No Brasil, como em qualquer outro país, a vigilância epidemiológica se orienta pela divisão político-geográfica em estados e municípios. No entanto, no contexto da epidemiologia, os biomas e a organização da sociedade têm peso maior na determinação de doenças. O aprofundamento do estudo da epidemiologia nos nossos sete biomas e no ecossistema costeiro-marítimo será crítico para que possamos antecipar novos riscos e reduzir o impacto de enfermidades já conhecidas.

Nesse aspecto, os corredores bioceânicos, que reduzirão o distanciamento do Brasil com os países asiáticos, trarão novos desafios à epidemiologia. A construção da ponte em Guajará-Mirim (RO) sobre o rio Mamoré, em direção à Bolívia, exigirá esforço de monitoramento inédito de novos vetores que alcançarão os biomas amazônico e do cerrado vindos do altiplano boliviano.

A saúde humana não poderá ser abordada isoladamente. A saúde animal precisa estar integrada, não somente por causa do surgimento de zoonoses, mas porque situações de doenças na pecuária conduzem a risco humanos, como já se observa na influenza H1N5, a gripe aviária.

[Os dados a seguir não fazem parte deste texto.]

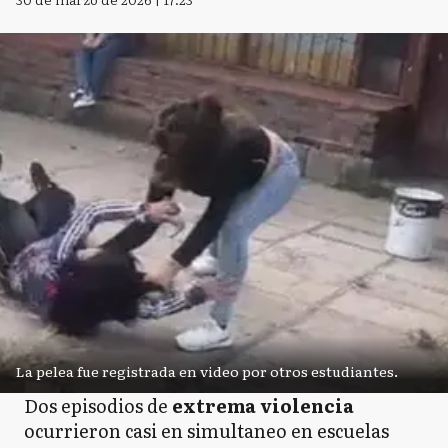
La pelea fue registrada en video por otros estudiantes.
Dos episodios de
extrema violencia
ocurrieron casi en simultaneo en escuelas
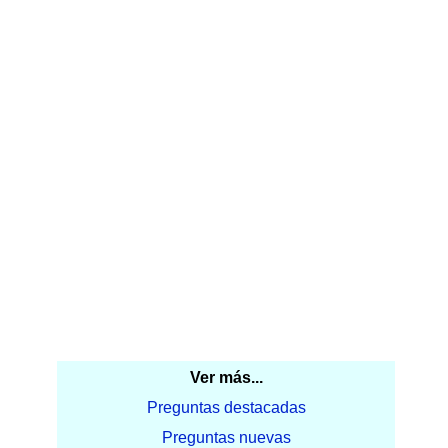
Ver más...
Preguntas destacadas
Preguntas nuevas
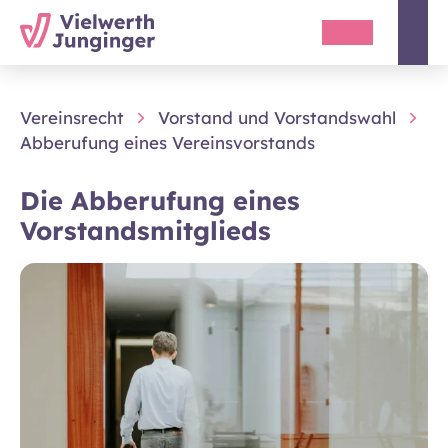
Vereinsrecht
Vorstand und Vorstandswahl
Abberufung eines Vereinsvorstands
Die Abberufung eines
Vorstandsmitglieds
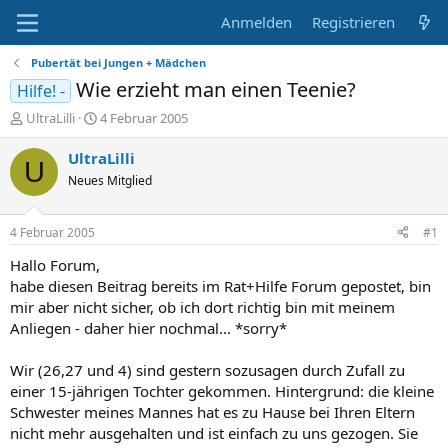
Anmelden
Registrieren
Pubertät bei Jungen + Mädchen
Wie erzieht man einen Teenie?
Hilfe! -
E
E
UltraLilli
4 Februar 2005
r
r
s
s
UltraLilli
U
t
t
Neues Mitglied
e
e
l
l
l
l
4 Februar 2005
#1
e
t
r
a
Hallo Forum,
m
habe diesen Beitrag bereits im Rat+Hilfe Forum gepostet, bin
mir aber nicht sicher, ob ich dort richtig bin mit meinem
Anliegen - daher hier nochmal... *sorry*
Wir (26,27 und 4) sind gestern sozusagen durch Zufall zu
einer 15-jährigen Tochter gekommen. Hintergrund: die kleine
Schwester meines Mannes hat es zu Hause bei Ihren Eltern
nicht mehr ausgehalten und ist einfach zu uns gezogen. Sie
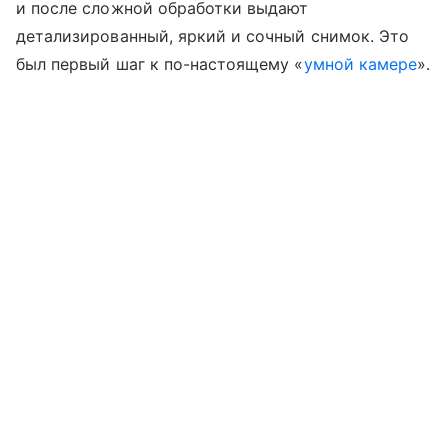
и после сложной обработки выдают
детализированный, яркий и сочный снимок. Это
был первый шаг к по-настоящему «
умной камере
».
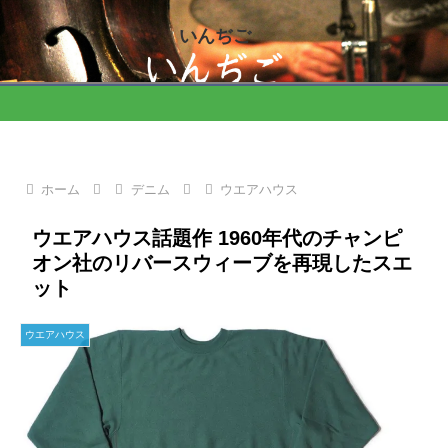
いんぢご
ホーム
デニム
ウエアハウス
ウエアハウス話題作 1960年代のチャンピ
オン社のリバースウィーブを再現したスエ
ット
ウエアハウス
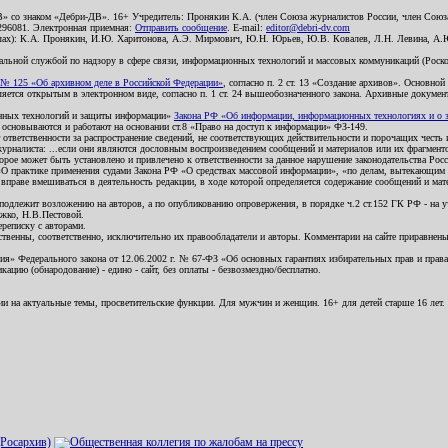
В» со знаком «Дебри-ДВ». 16+ Учредитель: Пронякин К.А. (член Союза журналистов России, член Союза
2296081. Электронная приемная:
Отправить сообщение
. E-mail:
editor@debri-dv.com
алах): К.А. Пронякин, И.Ю. Харитонова, А.Э. Мирмович, Ю.Н. Юрьев, Ю.В. Ковалев, Л.Н. Левина, А.
льной службой по надзору в сфере связи, информационных технологий и массовых коммуникаций (Роском
№ 125 «Об архивном деле в Российской Федерации»
, согласно п. 2 ст. 13 «Создание архивов». Основно
ется открытым в электронном виде, согласно п. 1 ст. 24 вышеобозначенного закона. Архивные документы 
ионных технологий и защиты информации»
Закона РФ «Об информации, информационных технологиях и о за
я основываются и работают на основании ст.8 «Право на доступ к информации» ФЗ-149.
 ответственности за распространение сведений, не соответствующих действительности и порочащих чест
урналиста: ...если они являются дословным воспроизведением сообщений и материалов или их фрагмент
орое может быть установлено и привлечено к ответственности за данное нарушение законодательства Рос
«О практике применения судами Закона РФ «О средствах массовой информации», «по делам, вытекающим 
вправе вмешиваться в деятельность редакции, в ходе которой определяется содержание сообщений и мат
одлежит возложению на авторов, а по опубликованию опровержения, в порядке ч.2 ст.152 ГК РФ - на уч
ожко, Н.В.Пестовой.
ереписку с авторами.
тственны, соответственно, исключительно их правообладатели и авторы. Комментарии на сайте приравне
я» Федерального закона от 12.06.2002 г. № 67-ФЗ «Об основных гарантиях избирательных прав и права н
ацию (обнародование) - едино - сайт, без оплаты - безвозмездно/бесплатно.
ии на актуальные темы, просветительские функции. Для мужчин и женщин. 16+ для детей старше 16 лет.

Ao mesmo tempo, a saúde do ambiente é fundamental; além da poluição atmosférica, temos os danos pouco comentados provocados pelos plásticos. Além de doenças pulmonares, a presença de compostos de plástico em lesão arterial pela aterosclerose aumenta em quatro vezes o risco de infarto do miocárdio.

Para atender as expectativas de uma vida com menos doenças, será fundamental integrar em ações conjuntas, perenes e organizadas, por biomas ou por corredores ambientais, saberes além dos próprios da epidemiologia, que precisa unificar as ações de saúde humana, animal e ambiental. Este será o desafio da ecoepidemiologia nos tempos atuais.